Voilà bientôt dix années que l'ancien Couvent des frères Capucins a été rayé à jamais de la carte et de l'histoire de Carcassonne, pour servir les intérêts financiers d'une opération immobilière. La constitution d'une association de défense créée par des habitants du quartier pour le sauver, les recours pour faire échec au permis de construire, les 1300 signatures de pétitionnaires... rien n'y à fait car au bout du compte, l'ensemble des bâtiments seront livrés aux bulldozers. Détruire une église et un couvent, ce n'était pas une première dans la préfecture audoise. Le couvent des cordeliers en 1902 (place de Lattre) et l'hôtel Dieu (Dôme) en 1977 ont subi le même sort. Ce qui est inexcusable, c'est l'improvisation et la sauvagerie avec laquelle on allait s'attaquer aux oeuvres d'art picturales et sculpturales.

couvent.jpg

Il était donc un couvent, fondé au faubourg Laraignon en 1866 sur un terrain d'un hectare et demi. L'acquisition en avait été faite par J-B Gouttes (Lyon), F. Potton, P. de Galibert (Toulouse), C. de Longueville (Besançon) et F. Arnoux (Paris), tous religieux de l'ordre des Capucins.
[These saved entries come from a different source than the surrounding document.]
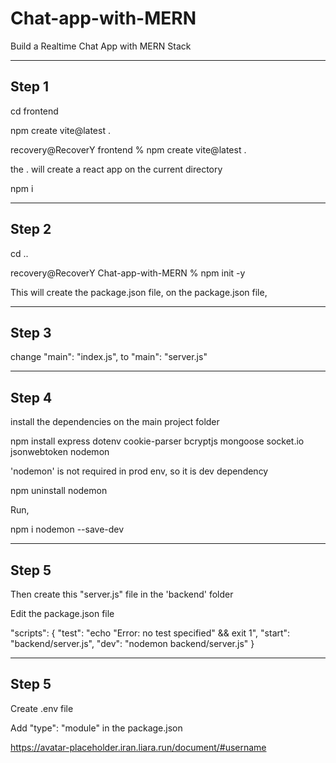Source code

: # Chat-app-with-MERN
Build a Realtime Chat App with MERN Stack

-----------------------------
Step 1
-----------------------------

cd frontend

npm create vite@latest .

recovery@RecoverY frontend % npm create vite@latest .

the . will create a react app on the current directory

npm i


-----------------------------
Step 2
-----------------------------

cd ..

recovery@RecoverY Chat-app-with-MERN % npm init -y


This will create the package.json file, on the package.json file, 

-----------------------------
Step 3
-----------------------------

change   "main": "index.js", to "main": "server.js"

-----------------------------
Step 4
-----------------------------

install the dependencies on the main project folder

npm install express dotenv cookie-parser bcryptjs mongoose socket.io jsonwebtoken nodemon

'nodemon' is not required in prod env, so it is dev dependency

npm uninstall nodemon

Run, 

npm i nodemon --save-dev

-----------------------------
Step 5
-----------------------------
Then create this "server.js" file in the 'backend' folder

Edit the package.json file

"scripts": {
    "test": "echo \"Error: no test specified\" && exit 1",
    "start": "backend/server.js",
    "dev": "nodemon backend/server.js"
  }




-----------------------------
Step 5
-----------------------------

Create .env file

Add "type": "module" in the package.json



https://avatar-placeholder.iran.liara.run/document/#username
Celui-ci était présent à Carcassonne depuis 1592. Le 21 février 1867, la première pierre bénite est posée par l'abbé de Niort en présence de Mgr de la Bouillerie (Evêque de l'Aude), de vicaires généraux et du père Dominique (Père provincial des Capucins).

couvent2.jpg

Cette pierre bénite large de 30 centimètres, haute de 10 est bâtie dans l'angle S-O des fondations de l'église. Une fois les travaux achevés, l'église et le couvent seront bénis le 15 juin 1868. Le décret de Mars 1880, ordonne la fermeture des congrégations et des couvents et les Capucins sont contraints de partir. Ils ne reviendront que dix années plus tard. Ils seront à nouveau expulsés en 1903, en raison de la loi de 1901 les accusant d'appartenir à une congrégation non autorisée. Soutenus par les habitants du quartier, ils se barricaderont dans leur couvent qui lui, sera assiégé par la troupe. Finalement délogés, ils seront amenés manu-militari en prison pour quelques jours. Leur retour au couvent ne se fera qu'après la grande guerre.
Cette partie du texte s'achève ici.